Occasionally I have seen young boys using one dry plank on which they were sitting with sprawled out legs, feet in the water, and paddling with their hands or a piece of bark. On the Lachlan River, New South Wales, where big reeds grow amass, these were dried and used for building rafts. Bundles of these reeds were tied together with cords, and then three, four or more such reed bundles were treated like the above-mentioned planks by attaching them together with stronger ropes. From weeds or green grass covered with moist soil a place was prepared on which a small fire could be kept. Moving forward was done as with the wooden raft.

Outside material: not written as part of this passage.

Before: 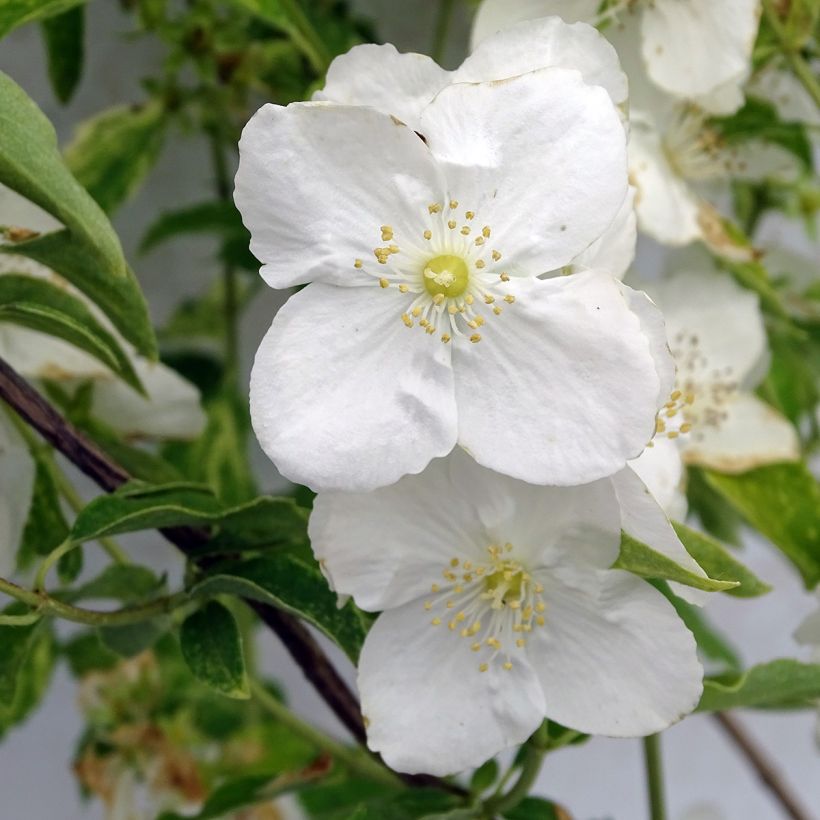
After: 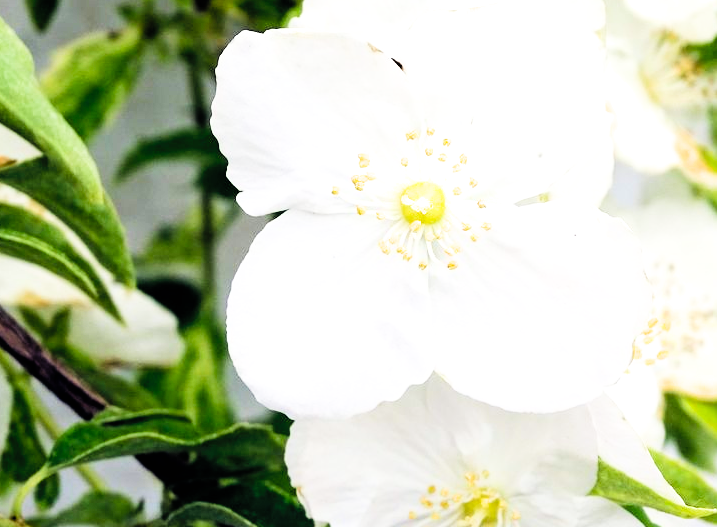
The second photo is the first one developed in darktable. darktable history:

The rafts of the natives are frequently in their general principle of construction the same in all parts of Australia and Tasmania where they were observed and described, and likewise the mode of moving forward. The use of rafts is known amongst various primitive peoples across the whole world, and many of these rafts do not differ significantly from those of the Australians.

Although the canoe is used for the same purposes as the raft, the latter has the advantage that it is not so exposed to damage during an accident. To hit a sharp rock or a simple obstacle may damage a plank or bundle, without seriously impeding the raft’s ability to float. With a canoe such an accident can, however, cause damage, which cannot be repaired and can even lead to its sinking. Perhaps this is the reason why rafts are so widely in use.

The catamaran and dug-out used by the natives of the Cape York Peninsula, Port Darwin and other northern parts of Australia are not mentioned here, as I do not regard them of pure Australian origin, but as Malayan and Papuan imports. I refer in this regard to works about the Malayan Archipelago and New Guinea.